The ClueWeb22 Dataset: Obtaining a Copy

The ClueWeb22 datasets are distributed by Carnegie Mellon University for research purposes only. A dataset may be obtained by signing a data license agreement with Carnegie Mellon University, and if necessary, paying a fee that covers the cost of distributing the dataset.

It takes 2-4 weeks to obtain a dataset. Please allow enough time. We do not have the power to hurry the university administrators that must approve your license.

The steps are as follows.

  1. Complete the Organization Agreement and Order Form. There are slightly different licenses for different types of organizations.

    The Organization Agreement must be signed by a person with the authority to sign agreements on behalf of your organization. The person signing must also initial each page of the agreement on the bottom right corner.

    The Organization Agreement typically applies to a single research group or unit within a larger legal entity. For example, in a university, the Organization Agreement might apply to a research group consisting of a few professors, and the students and staff doing research with them. In this case, the organization would be the name of the research group (e.g., the Information Retrieval Laboratory), and the Corporation/Legal Entity would be the name of the university.

  2. Email all six pages of the completed Agreement and Order form to us (clueweb at andrew dot cmu dot edu). If you cannot send a pdf, please contact us by email to arrange an alternate method.
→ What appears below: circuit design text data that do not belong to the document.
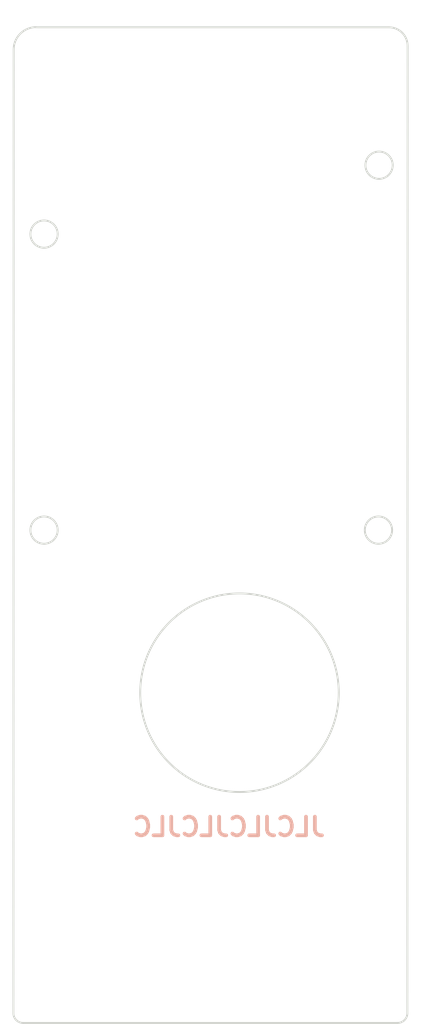
<source format=kicad_pcb>
(kicad_pcb (version 20221018) (generator pcbnew)

  (general
    (thickness 1.6)
  )

  (paper "A4")
  (layers
    (0 "F.Cu" signal)
    (31 "B.Cu" signal)
    (32 "B.Adhes" user "B.Adhesive")
    (33 "F.Adhes" user "F.Adhesive")
    (34 "B.Paste" user)
    (35 "F.Paste" user)
    (36 "B.SilkS" user "B.Silkscreen")
    (37 "F.SilkS" user "F.Silkscreen")
    (38 "B.Mask" user)
    (39 "F.Mask" user)
    (40 "Dwgs.User" user "User.Drawings")
    (41 "Cmts.User" user "User.Comments")
    (42 "Eco1.User" user "User.Eco1")
    (43 "Eco2.User" user "User.Eco2")
    (44 "Edge.Cuts" user)
    (45 "Margin" user)
    (46 "B.CrtYd" user "B.Courtyard")
    (47 "F.CrtYd" user "F.Courtyard")
    (48 "B.Fab" user)
    (49 "F.Fab" user)
    (50 "User.1" user)
    (51 "User.2" user)
    (52 "User.3" user)
    (53 "User.4" user)
    (54 "User.5" user)
    (55 "User.6" user)
    (56 "User.7" user)
    (57 "User.8" user)
    (58 "User.9" user)
  )

  (setup
    (pad_to_mask_clearance 0)
    (pcbplotparams
      (layerselection 0x00010fc_ffffffff)
      (plot_on_all_layers_selection 0x0000000_00000000)
      (disableapertmacros false)
      (usegerberextensions false)
      (usegerberattributes true)
      (usegerberadvancedattributes true)
      (creategerberjobfile true)
      (dashed_line_dash_ratio 12.000000)
      (dashed_line_gap_ratio 3.000000)
      (svgprecision 4)
      (plotframeref false)
      (viasonmask false)
      (mode 1)
      (useauxorigin false)
      (hpglpennumber 1)
      (hpglpenspeed 20)
      (hpglpendiameter 15.000000)
      (dxfpolygonmode true)
      (dxfimperialunits true)
      (dxfusepcbnewfont true)
      (psnegative false)
      (psa4output false)
      (plotreference true)
      (plotvalue true)
      (plotinvisibletext false)
      (sketchpadsonfab false)
      (subtractmaskfromsilk false)
      (outputformat 1)
      (mirror false)
      (drillshape 0)
      (scaleselection 1)
      (outputdirectory "#169/cover/")
    )
  )

  (net 0 "")

  (gr_circle (center 45.549222 25.811298) (end 46.649222 25.811298)
    (stroke (width 0.15) (type default)) (fill none) (layer "Edge.Cuts") (tstamp 1c233b93-0ea2-43dd-af66-c4f4399860f9))
  (gr_line (start 16.081706 94.2) (end 16.1 16.5)
    (stroke (width 0.15) (type solid)) (layer "Edge.Cuts") (tstamp 389f8a70-4464-4550-8dc2-9491ecd8d4d4))
  (gr_line (start 47.830634 94.12505) (end 47.85 16.2)
    (stroke (width 0.15) (type solid)) (layer "Edge.Cuts") (tstamp 3c79cc1c-25b2-40ae-9957-a4df3a195141))
  (gr_arc (start 46.35 14.7) (mid 47.41066 15.13934) (end 47.85 16.2)
    (stroke (width 0.15) (type default)) (layer "Edge.Cuts") (tstamp 460e7396-4c9d-4d91-8350-5d702e36c0ee))
  (gr_arc (start 47.830634 94.12505) (mid 47.598165 94.686334) (end 47.036884 94.9188)
    (stroke (width 0.15) (type solid)) (layer "Edge.Cuts") (tstamp 5a0f8f09-e2ef-4fd1-b313-c167e40ddae5))
  (gr_circle (center 18.549222 31.361298) (end 19.649222 31.361298)
    (stroke (width 0.15) (type default)) (fill none) (layer "Edge.Cuts") (tstamp 5b5e54d0-1cd2-472c-a3cf-7b922a4c1c39))
  (gr_line (start 47.036884 94.9188) (end 16.874384 94.9188)
    (stroke (width 0.15) (type solid)) (layer "Edge.Cuts") (tstamp 79da0ea7-e0e4-4a25-8de2-b5ec0a5e91d2))
  (gr_arc (start 16.874384 94.921225) (mid 16.338521 94.71396) (end 16.081706 94.2)
    (stroke (width 0.15) (type solid)) (layer "Edge.Cuts") (tstamp 7bd7e584-d4a6-4a44-ab13-d613b5df01dd))
  (gr_arc (start 16.1 16.5) (mid 16.626414 15.222758) (end 17.899911 14.687347)
    (stroke (width 0.15) (type default)) (layer "Edge.Cuts") (tstamp 824f98ba-c44f-4065-bf8d-a25e85338214))
  (gr_line (start 17.9 14.7) (end 46.35 14.7)
    (stroke (width 0.15) (type solid)) (layer "Edge.Cuts") (tstamp 82c4130f-40c4-410c-bfc4-be3a33822c8b))
  (gr_circle (center 34.3 68.311258) (end 42.3 68.311258)
    (stroke (width 0.15) (type solid)) (fill none) (layer "Edge.Cuts") (tstamp c2a483d0-ce69-4cc0-ac21-42c4699982fc))
  (gr_circle (center 18.549222 55.211298) (end 19.649222 55.211298)
    (stroke (width 0.15) (type default)) (fill none) (layer "Edge.Cuts") (tstamp ce3bd4e7-f185-43f3-917d-760aedf0b47a))
  (gr_circle (center 45.499222 55.211298) (end 46.599222 55.211298)
    (stroke (width 0.15) (type default)) (fill none) (layer "Edge.Cuts") (tstamp db824bb0-acba-4db2-8bb6-d9150bf254e5))
  (gr_text " JLCJLCJLCJLC" (at 42.5 80) (layer "B.SilkS") (tstamp 9c200a01-024b-47de-b5df-d2b70d349007)
    (effects (font (size 1.5 1.5) (thickness 0.3) bold) (justify left bottom mirror))
  )

  (zone (net 0) (net_name "") (layer "F.Cu") (tstamp d77785de-a6fb-4ba3-886f-3b7569a54208) (hatch edge 0.5)
    (connect_pads (clearance 0.5))
    (min_thickness 0.25) (filled_areas_thickness no)
    (fill (thermal_gap 0.5) (thermal_bridge_width 0.5) (island_removal_mode 1) (island_area_min 10))
    (polygon
      (pts
        (xy 15 12.5)
        (xy 15 95)
        (xy 50 95)
        (xy 50 12.5)
      )
    )
  )
)

</source>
  3. We will send you an email confirmation that we have received your order.

  4. The complete dataset is expensive for us to distribute and for you to store. Thus, it is distributed in several different subsets and formats to support the most common uses. Some are available by download. Others are only available on disk, which requires you to pay a distribution fee. Consider which subset(s) meet your needs.

    Document
    Categories
    Document
    Count
    Document
    Formats

    Distribution media

    Cost*
    B, A, L varies html, jpg, vdom, txt Dataset license only $0
    B 200M txt Download (511 GB) $0
    B 200M txt 1 ✕ 1 TB disk $310
    B 200M html, txt, vdom, in/out links 1 ✕ 18 TB disk $715
    B 200M jpg 6 ✕ 18 TB disk $3,870
    A 2B html, txt, vdom, in/out links 8 ✕ 18 TB disk $4,985
    L 10B txt, in/out links 2 ✕ 18 TB & 1 ✕ 8 TB disk $1,530
    TREC-iKAT-2023 116M (passages) txt Download (26 GB) $0
    TREC-LR-2024 38K txt Download (342 MB) $0
             * Does not include shipping costs
    • If you selected a subset that can be downloaded, after your license is signed, download instructions will be sent by email.
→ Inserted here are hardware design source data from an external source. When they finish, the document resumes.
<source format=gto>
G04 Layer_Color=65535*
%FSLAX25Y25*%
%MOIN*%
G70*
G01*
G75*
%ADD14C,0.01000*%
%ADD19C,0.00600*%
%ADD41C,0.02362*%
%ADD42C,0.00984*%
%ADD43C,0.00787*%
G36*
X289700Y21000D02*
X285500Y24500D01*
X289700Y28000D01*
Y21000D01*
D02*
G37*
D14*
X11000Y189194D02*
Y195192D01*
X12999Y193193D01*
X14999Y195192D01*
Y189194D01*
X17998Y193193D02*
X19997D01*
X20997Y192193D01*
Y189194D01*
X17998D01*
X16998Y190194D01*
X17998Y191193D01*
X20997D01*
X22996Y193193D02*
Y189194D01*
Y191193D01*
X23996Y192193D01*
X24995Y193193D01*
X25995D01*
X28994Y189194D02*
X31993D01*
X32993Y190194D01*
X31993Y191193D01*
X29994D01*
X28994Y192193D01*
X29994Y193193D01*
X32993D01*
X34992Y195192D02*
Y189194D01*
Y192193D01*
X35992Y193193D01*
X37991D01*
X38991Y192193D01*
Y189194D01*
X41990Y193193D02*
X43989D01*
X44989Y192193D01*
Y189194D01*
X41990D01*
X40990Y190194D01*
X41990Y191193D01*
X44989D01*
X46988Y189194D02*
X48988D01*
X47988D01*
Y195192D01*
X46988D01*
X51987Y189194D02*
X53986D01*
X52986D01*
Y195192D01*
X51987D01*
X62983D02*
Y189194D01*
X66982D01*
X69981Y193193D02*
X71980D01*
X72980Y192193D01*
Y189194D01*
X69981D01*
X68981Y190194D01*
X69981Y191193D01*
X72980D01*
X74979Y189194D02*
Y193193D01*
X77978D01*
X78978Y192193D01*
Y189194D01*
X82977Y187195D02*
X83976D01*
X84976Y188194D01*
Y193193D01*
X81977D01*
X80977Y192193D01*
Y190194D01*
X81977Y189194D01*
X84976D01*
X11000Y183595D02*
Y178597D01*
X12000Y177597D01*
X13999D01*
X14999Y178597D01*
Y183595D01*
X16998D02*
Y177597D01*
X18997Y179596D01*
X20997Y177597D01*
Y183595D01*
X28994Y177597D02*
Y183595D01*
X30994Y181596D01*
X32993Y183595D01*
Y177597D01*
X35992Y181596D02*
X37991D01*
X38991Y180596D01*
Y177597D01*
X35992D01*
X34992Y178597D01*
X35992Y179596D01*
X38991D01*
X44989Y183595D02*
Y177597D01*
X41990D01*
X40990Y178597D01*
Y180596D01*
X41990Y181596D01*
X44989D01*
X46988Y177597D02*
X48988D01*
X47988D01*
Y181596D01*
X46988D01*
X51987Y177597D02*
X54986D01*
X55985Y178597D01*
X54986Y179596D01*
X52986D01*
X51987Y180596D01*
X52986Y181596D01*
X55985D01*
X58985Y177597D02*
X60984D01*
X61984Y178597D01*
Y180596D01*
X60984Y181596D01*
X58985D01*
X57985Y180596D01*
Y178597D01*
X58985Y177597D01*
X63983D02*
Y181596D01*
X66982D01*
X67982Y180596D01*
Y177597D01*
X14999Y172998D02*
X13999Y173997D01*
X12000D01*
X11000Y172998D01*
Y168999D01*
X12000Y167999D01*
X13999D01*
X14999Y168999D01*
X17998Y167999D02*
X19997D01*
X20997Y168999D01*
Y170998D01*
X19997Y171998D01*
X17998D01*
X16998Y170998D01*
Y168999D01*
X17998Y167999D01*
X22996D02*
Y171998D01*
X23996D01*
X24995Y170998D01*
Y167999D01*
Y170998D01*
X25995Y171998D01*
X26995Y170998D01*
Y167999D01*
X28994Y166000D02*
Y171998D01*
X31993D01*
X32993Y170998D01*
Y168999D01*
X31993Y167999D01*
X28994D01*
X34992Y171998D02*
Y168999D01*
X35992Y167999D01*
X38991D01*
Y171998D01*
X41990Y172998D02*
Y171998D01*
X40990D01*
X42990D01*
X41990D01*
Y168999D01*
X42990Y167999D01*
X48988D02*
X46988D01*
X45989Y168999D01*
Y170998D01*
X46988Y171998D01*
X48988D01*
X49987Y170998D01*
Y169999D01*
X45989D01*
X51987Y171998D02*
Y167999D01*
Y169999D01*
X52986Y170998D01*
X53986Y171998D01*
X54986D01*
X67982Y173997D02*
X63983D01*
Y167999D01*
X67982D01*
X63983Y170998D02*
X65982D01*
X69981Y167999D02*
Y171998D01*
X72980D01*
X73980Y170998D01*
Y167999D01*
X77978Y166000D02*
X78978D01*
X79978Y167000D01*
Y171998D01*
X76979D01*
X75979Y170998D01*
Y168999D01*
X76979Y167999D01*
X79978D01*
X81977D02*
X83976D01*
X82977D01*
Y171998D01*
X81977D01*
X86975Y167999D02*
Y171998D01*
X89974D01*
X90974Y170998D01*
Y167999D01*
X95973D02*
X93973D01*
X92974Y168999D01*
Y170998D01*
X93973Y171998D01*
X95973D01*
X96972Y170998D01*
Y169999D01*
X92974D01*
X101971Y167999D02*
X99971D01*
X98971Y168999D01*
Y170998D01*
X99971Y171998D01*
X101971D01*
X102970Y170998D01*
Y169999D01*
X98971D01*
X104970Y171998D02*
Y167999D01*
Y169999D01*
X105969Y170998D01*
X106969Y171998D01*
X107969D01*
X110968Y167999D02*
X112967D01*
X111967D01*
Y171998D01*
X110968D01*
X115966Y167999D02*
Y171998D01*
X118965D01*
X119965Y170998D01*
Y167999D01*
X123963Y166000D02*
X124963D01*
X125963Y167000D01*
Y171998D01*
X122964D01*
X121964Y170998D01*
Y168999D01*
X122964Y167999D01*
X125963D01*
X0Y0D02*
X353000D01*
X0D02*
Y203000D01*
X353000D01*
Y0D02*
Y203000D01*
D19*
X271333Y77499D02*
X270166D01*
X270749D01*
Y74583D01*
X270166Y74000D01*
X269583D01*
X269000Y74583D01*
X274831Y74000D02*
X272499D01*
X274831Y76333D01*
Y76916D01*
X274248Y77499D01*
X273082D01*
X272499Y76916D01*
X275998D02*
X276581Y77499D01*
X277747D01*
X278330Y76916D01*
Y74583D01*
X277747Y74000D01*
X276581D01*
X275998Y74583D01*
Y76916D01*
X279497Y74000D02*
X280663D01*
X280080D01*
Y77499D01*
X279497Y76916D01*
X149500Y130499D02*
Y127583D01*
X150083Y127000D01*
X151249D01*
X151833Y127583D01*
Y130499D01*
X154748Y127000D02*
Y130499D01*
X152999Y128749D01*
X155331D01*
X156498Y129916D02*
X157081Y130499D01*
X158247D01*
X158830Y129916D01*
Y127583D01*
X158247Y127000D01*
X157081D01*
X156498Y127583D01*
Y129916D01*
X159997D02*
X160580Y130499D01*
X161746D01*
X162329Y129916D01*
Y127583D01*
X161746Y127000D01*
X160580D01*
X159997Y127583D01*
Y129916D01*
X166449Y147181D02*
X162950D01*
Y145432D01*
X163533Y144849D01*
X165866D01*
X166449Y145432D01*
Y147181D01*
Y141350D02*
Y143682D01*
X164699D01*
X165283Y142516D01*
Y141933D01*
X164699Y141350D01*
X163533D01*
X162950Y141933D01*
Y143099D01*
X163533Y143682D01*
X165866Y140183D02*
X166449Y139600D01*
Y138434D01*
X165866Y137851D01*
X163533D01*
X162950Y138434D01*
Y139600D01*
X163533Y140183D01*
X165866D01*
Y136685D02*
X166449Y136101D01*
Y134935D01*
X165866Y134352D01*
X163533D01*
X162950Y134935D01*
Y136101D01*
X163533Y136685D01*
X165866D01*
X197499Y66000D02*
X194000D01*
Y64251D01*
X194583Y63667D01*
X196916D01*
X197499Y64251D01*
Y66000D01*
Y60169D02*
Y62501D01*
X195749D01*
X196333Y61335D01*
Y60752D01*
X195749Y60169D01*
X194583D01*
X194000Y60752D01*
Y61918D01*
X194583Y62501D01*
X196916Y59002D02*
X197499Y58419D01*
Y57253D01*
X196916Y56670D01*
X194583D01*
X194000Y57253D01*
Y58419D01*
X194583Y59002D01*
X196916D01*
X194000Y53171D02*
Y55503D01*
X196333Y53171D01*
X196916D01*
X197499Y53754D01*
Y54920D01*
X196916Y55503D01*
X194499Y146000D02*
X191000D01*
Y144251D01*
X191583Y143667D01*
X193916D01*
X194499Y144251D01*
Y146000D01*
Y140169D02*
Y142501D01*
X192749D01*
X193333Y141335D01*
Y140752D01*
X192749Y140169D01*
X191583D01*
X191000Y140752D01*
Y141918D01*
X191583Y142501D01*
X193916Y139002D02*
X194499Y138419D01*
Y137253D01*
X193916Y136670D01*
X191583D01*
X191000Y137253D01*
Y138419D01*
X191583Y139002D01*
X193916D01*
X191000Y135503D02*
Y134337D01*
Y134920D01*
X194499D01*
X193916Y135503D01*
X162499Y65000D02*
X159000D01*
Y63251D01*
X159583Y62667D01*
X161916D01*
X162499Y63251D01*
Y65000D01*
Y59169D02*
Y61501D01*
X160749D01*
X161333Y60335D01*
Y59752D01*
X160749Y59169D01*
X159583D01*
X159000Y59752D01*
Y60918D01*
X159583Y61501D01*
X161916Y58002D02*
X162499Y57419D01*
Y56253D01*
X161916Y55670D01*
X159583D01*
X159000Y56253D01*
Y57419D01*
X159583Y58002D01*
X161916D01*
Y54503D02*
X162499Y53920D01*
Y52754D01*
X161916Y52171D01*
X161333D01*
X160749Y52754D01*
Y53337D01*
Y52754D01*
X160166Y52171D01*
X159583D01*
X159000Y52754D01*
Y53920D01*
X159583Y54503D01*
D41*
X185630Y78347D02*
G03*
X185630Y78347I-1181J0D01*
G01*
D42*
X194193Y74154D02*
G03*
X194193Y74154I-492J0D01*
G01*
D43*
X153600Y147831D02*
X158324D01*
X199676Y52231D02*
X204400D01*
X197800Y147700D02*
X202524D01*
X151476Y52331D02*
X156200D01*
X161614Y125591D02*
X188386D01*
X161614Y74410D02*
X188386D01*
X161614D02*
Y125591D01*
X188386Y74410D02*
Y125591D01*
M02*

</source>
    • If you selected a subset that is distributed on disks, after your license is signed, you must pay a distribution fee. Carnegie Mellon's Sponsored Projects office will send you an invoice for payment.

      Payment must be in U.S. dollars.

      Note: We are not automatically notified when funds are deposited to CMU's bank account. After you make your payment, please notify us by email (clueweb at andrew dot cmu dot edu) so that we know to watch for it.

      After payment is received, the dataset is shipped to you.

  5. Each individual who will use or have access to the dataset must sign an Individual Agreement. You must retain these signed individual agreements within your organization.